Où sont donc passés les muscadets qui faisaient l’amour aux huîtres avec toute la vigueur de leur acidité, les sancerres dont le goût de pierre à fusil vous faisait péter de joie les gencives, les chinons giboyeux comme des lièvres mortifiés, les aubances dont le volatil vous donnait des ailes, les pineau d’Aunis poivrés à faire éternuer Dionysos en personne, les layons mi-iode mi raison qui vous faisaient si bien parler d’un goût dont on n’a jamais su vraiment se souvenir… Réflexions d’un vieux con qui aimait le vin ? Et pourquoi pas ?
Jean-Moïse Braitberg
Quelques bonnes adresses… tout de même :
Domaine des Sablonnettes
Christine et Joël Ménard
49750-Rablay-sur-Layon
Tél. : 02 41 78 40 49
De 5,80 à 25,90€
Un gars des coteaux du Layon qui ose mettre « vin non chaptalisé sur ses étiquettes ».
Château La Tour Grise
1, rue des Ducs d’Aquitaine, 49260- Le Puy-Notre-Dame
Tél. : 02 41 38 82 42, www.latourgrise.com
De 9 à 22€
Philippe Gourdon est nature jusque dans son caractère. Goûtez à son incroyable saumur brut effervescent qu’il a fait patienter 8 ans en cave.
Michel Boulay
La Perrière 72250-Parigne L’Evêque
Tél 0243758222 jasnieres-mnoulay@orange.fr
De 5 à 21 €
Ce gaillard, par ailleurs pharmacien de son état, soigne bien ses vins et propose plein de vieux millésimes à prix très abordables.
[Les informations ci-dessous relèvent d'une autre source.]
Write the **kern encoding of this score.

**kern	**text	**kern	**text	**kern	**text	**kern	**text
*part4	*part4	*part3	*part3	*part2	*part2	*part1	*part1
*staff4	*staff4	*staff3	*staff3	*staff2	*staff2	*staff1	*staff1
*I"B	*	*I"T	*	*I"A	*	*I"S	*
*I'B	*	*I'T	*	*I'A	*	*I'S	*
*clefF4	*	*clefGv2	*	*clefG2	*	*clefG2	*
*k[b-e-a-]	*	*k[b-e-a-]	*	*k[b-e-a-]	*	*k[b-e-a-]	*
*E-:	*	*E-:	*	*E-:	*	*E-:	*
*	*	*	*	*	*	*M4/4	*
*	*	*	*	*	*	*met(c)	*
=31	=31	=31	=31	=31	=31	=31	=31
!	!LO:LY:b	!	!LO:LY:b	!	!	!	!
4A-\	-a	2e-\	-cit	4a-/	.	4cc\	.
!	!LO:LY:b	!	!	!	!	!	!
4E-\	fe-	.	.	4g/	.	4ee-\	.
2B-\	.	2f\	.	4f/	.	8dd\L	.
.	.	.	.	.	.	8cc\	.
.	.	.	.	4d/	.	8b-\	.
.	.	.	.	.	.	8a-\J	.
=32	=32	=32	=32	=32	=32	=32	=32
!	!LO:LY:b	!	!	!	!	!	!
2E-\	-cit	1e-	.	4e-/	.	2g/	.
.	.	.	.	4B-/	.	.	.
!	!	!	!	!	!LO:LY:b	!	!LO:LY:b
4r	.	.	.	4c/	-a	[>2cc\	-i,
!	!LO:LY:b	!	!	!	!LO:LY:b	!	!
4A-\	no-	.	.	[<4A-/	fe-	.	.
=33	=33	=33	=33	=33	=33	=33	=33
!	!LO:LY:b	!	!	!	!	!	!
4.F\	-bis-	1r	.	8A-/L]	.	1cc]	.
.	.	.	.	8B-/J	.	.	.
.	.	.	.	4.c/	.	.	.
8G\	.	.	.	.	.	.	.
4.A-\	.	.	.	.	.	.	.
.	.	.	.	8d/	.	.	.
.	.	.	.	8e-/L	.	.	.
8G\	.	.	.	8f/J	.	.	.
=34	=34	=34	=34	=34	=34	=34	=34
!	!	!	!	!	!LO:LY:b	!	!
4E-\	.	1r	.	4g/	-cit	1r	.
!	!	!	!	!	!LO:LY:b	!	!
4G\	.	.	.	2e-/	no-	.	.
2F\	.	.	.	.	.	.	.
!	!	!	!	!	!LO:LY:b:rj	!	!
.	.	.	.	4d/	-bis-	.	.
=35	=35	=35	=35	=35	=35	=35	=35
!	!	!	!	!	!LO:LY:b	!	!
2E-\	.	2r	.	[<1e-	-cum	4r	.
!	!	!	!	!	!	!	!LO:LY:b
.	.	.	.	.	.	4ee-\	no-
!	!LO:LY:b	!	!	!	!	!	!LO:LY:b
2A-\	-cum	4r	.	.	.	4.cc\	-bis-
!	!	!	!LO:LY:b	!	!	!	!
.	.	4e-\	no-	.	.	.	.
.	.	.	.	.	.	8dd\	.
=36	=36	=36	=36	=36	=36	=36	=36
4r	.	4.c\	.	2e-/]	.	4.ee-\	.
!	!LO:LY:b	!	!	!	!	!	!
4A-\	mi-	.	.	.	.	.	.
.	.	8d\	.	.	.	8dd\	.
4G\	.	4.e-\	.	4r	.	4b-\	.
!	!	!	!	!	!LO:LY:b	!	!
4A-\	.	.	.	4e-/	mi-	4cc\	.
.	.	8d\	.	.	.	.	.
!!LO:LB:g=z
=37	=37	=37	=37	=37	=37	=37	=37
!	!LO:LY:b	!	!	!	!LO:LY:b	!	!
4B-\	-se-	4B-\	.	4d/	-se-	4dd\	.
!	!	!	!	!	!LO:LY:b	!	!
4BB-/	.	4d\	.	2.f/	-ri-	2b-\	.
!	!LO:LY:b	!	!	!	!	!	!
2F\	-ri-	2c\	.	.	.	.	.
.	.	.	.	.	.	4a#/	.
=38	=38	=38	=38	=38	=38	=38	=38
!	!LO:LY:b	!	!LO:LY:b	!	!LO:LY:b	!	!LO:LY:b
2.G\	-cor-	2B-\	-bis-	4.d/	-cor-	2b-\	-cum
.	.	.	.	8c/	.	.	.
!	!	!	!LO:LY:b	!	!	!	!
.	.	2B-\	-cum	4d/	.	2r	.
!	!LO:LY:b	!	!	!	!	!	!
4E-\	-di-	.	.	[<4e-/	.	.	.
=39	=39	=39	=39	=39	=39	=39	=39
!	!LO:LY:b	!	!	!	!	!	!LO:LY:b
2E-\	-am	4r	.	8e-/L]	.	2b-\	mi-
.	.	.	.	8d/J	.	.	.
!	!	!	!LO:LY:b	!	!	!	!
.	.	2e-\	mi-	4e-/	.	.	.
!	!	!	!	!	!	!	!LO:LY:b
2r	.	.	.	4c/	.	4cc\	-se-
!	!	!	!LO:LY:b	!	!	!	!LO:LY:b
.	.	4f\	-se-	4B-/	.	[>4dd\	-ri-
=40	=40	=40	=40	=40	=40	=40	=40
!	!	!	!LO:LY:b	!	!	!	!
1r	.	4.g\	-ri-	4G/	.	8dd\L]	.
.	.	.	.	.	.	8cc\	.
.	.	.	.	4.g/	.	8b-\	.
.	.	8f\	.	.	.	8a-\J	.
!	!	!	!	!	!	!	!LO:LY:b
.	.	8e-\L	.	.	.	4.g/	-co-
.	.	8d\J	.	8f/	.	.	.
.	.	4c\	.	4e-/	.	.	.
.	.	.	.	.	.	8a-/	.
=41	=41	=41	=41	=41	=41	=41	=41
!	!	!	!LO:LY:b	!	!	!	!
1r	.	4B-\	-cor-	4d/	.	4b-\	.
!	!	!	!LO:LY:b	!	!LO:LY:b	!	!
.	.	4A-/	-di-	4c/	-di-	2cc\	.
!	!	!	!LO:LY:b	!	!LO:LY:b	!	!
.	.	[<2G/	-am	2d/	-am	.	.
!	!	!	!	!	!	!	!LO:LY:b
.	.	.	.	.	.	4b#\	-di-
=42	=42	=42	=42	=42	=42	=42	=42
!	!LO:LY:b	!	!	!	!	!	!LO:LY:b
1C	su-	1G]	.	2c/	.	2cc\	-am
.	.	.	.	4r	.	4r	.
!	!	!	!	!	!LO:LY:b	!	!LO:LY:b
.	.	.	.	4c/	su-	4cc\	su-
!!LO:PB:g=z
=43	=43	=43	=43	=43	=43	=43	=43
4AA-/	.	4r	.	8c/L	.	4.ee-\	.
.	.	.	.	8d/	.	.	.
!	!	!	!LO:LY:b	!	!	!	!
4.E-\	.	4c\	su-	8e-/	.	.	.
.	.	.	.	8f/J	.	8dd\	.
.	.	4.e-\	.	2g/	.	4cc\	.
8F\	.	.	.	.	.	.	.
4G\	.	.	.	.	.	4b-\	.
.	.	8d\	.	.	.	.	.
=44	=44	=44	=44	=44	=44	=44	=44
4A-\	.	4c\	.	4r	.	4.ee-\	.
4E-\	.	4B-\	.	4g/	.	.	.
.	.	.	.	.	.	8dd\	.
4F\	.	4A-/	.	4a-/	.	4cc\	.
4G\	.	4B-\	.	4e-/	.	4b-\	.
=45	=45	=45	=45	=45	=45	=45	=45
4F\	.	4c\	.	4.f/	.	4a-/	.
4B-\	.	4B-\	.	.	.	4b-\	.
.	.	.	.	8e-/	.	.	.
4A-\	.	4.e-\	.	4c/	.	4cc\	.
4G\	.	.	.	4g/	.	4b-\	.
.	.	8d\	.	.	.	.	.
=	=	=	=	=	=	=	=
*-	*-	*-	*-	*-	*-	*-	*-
Mais pourquoi n y aurait il pas obligation d’écrire sur l étiquette arrière dela bouteille, le contenu et la fabrication exacts ? Au lieu des données inutiles, pompeuses et nimportequoitesques sur le bouquet, la couleur etc … qu’on peut trouver sur certaines des étiquettes.
Merci pour cet article goûteux et qui signale, chose rare, des gammes qui commencent à 5 euros, il y a aussi des fauchés qui aiment le bon vin.